--- Exercise aim ---
The entries that follow need to be retyped verbatim.

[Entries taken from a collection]
►

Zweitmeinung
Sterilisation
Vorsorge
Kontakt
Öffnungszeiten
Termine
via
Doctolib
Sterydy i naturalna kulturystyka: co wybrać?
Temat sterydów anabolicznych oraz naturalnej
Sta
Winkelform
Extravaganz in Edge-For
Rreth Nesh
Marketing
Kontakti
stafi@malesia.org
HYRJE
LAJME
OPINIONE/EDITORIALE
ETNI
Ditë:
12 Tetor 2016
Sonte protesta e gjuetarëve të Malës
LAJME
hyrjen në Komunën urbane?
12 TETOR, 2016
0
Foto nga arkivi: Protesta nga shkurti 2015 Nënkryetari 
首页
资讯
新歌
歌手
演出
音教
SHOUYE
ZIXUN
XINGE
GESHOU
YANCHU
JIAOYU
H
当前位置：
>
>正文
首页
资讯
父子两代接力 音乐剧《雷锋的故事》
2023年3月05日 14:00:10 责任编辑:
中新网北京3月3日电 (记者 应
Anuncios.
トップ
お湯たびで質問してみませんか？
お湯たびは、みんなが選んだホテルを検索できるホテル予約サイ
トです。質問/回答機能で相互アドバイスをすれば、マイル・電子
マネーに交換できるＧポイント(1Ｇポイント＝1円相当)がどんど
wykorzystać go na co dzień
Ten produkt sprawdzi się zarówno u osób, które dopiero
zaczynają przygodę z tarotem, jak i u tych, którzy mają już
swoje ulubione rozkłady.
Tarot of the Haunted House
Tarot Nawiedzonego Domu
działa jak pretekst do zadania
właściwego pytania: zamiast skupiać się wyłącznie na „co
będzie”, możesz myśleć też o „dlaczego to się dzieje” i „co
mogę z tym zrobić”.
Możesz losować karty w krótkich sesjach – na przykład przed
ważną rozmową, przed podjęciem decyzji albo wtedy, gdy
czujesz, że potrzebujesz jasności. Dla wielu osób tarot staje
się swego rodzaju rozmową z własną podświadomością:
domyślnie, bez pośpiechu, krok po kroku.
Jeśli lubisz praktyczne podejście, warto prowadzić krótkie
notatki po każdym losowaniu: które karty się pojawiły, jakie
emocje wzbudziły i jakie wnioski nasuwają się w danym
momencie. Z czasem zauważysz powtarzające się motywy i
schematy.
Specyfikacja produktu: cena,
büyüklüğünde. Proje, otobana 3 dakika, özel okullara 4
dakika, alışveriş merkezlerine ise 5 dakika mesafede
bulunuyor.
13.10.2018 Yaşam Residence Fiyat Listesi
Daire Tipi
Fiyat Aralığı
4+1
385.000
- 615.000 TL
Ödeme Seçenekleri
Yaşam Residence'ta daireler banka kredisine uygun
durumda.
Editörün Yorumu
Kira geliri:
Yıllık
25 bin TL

◄

--- Answer to the exercise ---
Zweitmeinung
Sterilisation
Vorsorge
Kontakt
Öffnungszeiten
Termine
via
Doctolib
Sterydy i naturalna kulturystyka: co wybrać?
Temat sterydów anabolicznych oraz naturalnej
Sta
Winkelform
Extravaganz in Edge-For
Rreth Nesh
Marketing
Kontakti
stafi@malesia.org
HYRJE
LAJME
OPINIONE/EDITORIALE
ETNI
Ditë:
12 Tetor 2016
Sonte protesta e gjuetarëve të Malës
LAJME
hyrjen në Komunën urbane?
12 TETOR, 2016
0
Foto nga arkivi: Protesta nga shkurti 2015 Nënkryetari 
首页
资讯
新歌
歌手
演出
音教
SHOUYE
ZIXUN
XINGE
GESHOU
YANCHU
JIAOYU
H
当前位置：
>
>正文
首页
资讯
父子两代接力 音乐剧《雷锋的故事》
2023年3月05日 14:00:10 责任编辑:
中新网北京3月3日电 (记者 应
Anuncios.
トップ
お湯たびで質問してみませんか？
お湯たびは、みんなが選んだホテルを検索できるホテル予約サイ
トです。質問/回答機能で相互アドバイスをすれば、マイル・電子
マネーに交換できるＧポイント(1Ｇポイント＝1円相当)がどんど
wykorzystać go na co dzień
Ten produkt sprawdzi się zarówno u osób, które dopiero
zaczynają przygodę z tarotem, jak i u tych, którzy mają już
swoje ulubione rozkłady.
Tarot of the Haunted House
Tarot Nawiedzonego Domu
działa jak pretekst do zadania
właściwego pytania: zamiast skupiać się wyłącznie na „co
będzie”, możesz myśleć też o „dlaczego to się dzieje” i „co
mogę z tym zrobić”.
Możesz losować karty w krótkich sesjach – na przykład przed
ważną rozmową, przed podjęciem decyzji albo wtedy, gdy
czujesz, że potrzebujesz jasności. Dla wielu osób tarot staje
się swego rodzaju rozmową z własną podświadomością:
domyślnie, bez pośpiechu, krok po kroku.
Jeśli lubisz praktyczne podejście, warto prowadzić krótkie
notatki po każdym losowaniu: które karty się pojawiły, jakie
emocje wzbudziły i jakie wnioski nasuwają się w danym
momencie. Z czasem zauważysz powtarzające się motywy i
schematy.
Specyfikacja produktu: cena,
büyüklüğünde. Proje, otobana 3 dakika, özel okullara 4
dakika, alışveriş merkezlerine ise 5 dakika mesafede
bulunuyor.
13.10.2018 Yaşam Residence Fiyat Listesi
Daire Tipi
Fiyat Aralığı
4+1
385.000
- 615.000 TL
Ödeme Seçenekleri
Yaşam Residence'ta daireler banka kredisine uygun
durumda.
Editörün Yorumu
Kira geliri:
Yıllık
25 bin TL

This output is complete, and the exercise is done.